Based on your comment above, David, it would be closer to accurate to call the Y axis literary merit (with the continuum Least to Most Literary), but in fact, Y is simply my own ratings. My ratings naturally evaluate literary merit in my own subjective way (don't all of our ratings do that? But also include some magic, too?). If we want to call Y Least to Most Literary, then I'd nudge Room down and nudge Curious Incident up.
Commercial, by definition, has to do with commerce, therefore sales. So I don't agree that that term is all that subjective, or that it's the opposite of "literary."
All that said, it's not what I was thinking of for X.
Find X.
jo wrote: "hmm, also your ratings?"Well, using the term 'rating' in its broadest sense, I suppose ... yes.
I will let you noodle on it a while, oh, I know you want to, as I need to go grocery shopping.
when you come back can you also tell us the title of this graph? or: why are these (vs other) books in the same box. ktxb
Well, not everyone would define Y as literary merit because sometimes people do love books that they know are trashy or very non-literary. Many people don't rate books based on literary merit, just on what they liked. I sometimes rate books highly that i just loved even though they might not compare in a literary sense to other books. For example, i give 1984 4-stars because it's so depressing and Ulysses 4-stars not 5 because it's not very fun. On the other hand, i give Hitchhiker's Guide to the Galaxy 5 stars because it makes me laugh out loud but i would never claim it's more literary than Ulysses.As to "commercial," I'm thinking of that as meaning more "mainstream" meaning a style of book that was written to sell to a specific audience and crafted to follow various stereotypes of narrative. While literary would be something that feels to the reader (you are me) like it's a work of art.
jo wrote: "when you come back can you also tell us the title of this graph? or: why are these (vs other) books in the same box. ktxb"Ahhhhh, an excellent penetrating question. You are SO CLOSE!!
These books occupy - imho - the same thematic and emotional space as each other. Some have more things in common than others.
I didn't give my infographic a title. Is that de rigeur for the form? I am new at this, but willing to learn.....
David - yes, I agree. My ratings tend to weight literary merit (in my own subjective opinion) heavily - mostly because I'm an insufferable snob - but lit merit, while significant, is only one element of them. That's the "magic" I was referring to.
I'd be comfortable with "mainstream" and "literary" as two poles of an axis. I think Foer is extremely literary (whether or not you consider him pretentious, or even high quality, is a side issue), but he also sells a bundle. He would be an example of literary/commercial and the prime reason I was resisting the latter term as one end of the pole.

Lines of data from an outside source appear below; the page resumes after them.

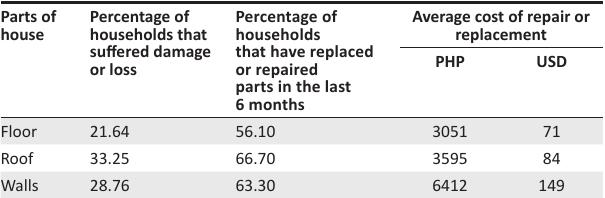
TABLE 5: Damage to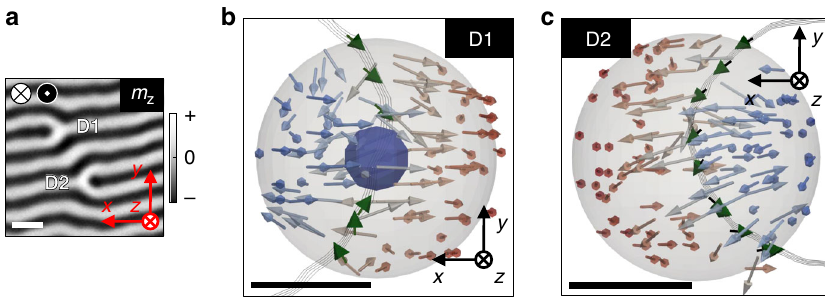
Fig. 3 Tomographic reconstruction of magnetic singularities. a Out-of-plane ( m z ) component from the joint reconstruction of Tilt series 1 and 2 at the central slice of the volume model. Dislocations D1 and D2 are indicated. Gray scale bar indicates the sign of m z . b , c 3D representation of the magnetic textures at the cores of D1 ( b ) and D2 ( c ). Arrows depict the orientation of the magnetization colored with Blue-White-Red indicating Negative-Zero- Positive sign of m z . Green arrows show the magnetization within the Bloch domain-wall at the core of the dislocations. Blue sphere marks the Bloch-point singularity. Scale bar a 525 nm, b 75 nm, c 105 nm.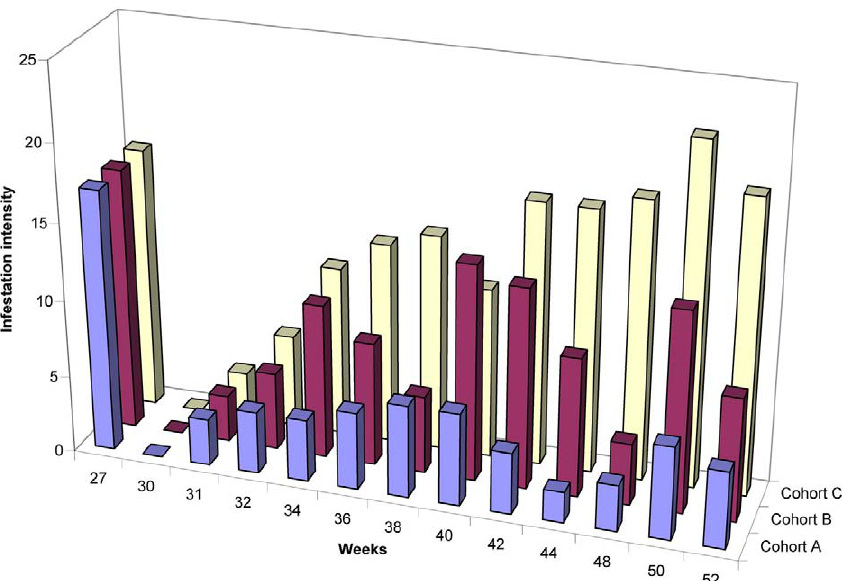
Figure 2. Intensity of infestation (Stage I-IV + manipulated lesions) during the whole study period. The data indicate the number of median lesions per individual. No follow-ups were carried out between calendar weeks 45–47 (see Materials and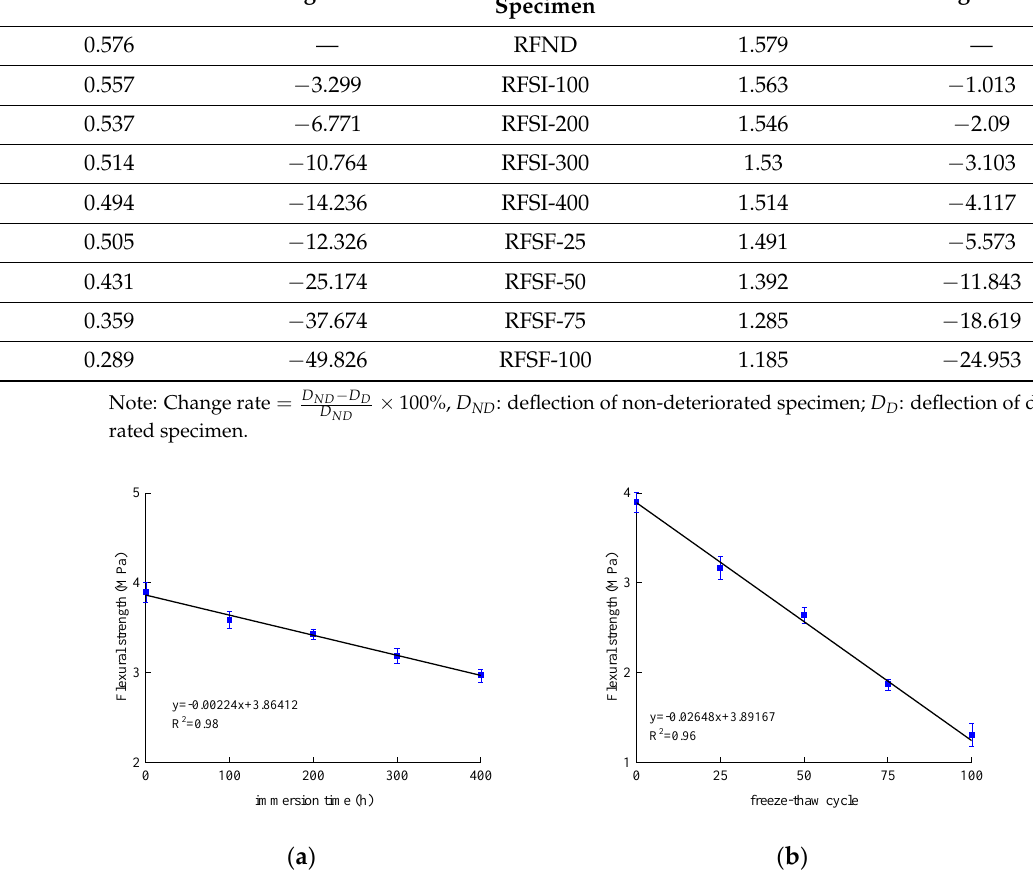
( b ) Figure 28. Flexural strength of reinforced concrete specimen: ( a ) chlorine salt immersion environ- ment; and ( b ) salt-freeze coupled environment.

I'm not sure how strongly I hold that opinion though, so feel free to challenge it.
i don't disagree. Foer manages to create literary artifacts that also have had a broad appeal, although i still wouldn't call it "mainstream" success. He's not a household name and he's definitely not targeting his work at a particular audience. I believe his most recent novel take someone else's novel and cuts it into pieces...a remix, essentially. Sounds pretty artsy to me. But various books could fall anywhere on that continuum and some might be toward the middle - depending on the readers degree of snobitude, shall we say?
Words may be "so 2010" but I'd hazard to say that most of us on here are "word people". This review was less than helpful.
Well, at least it gave me the opportunity to add the books about Oskar and Christopher to my TR list!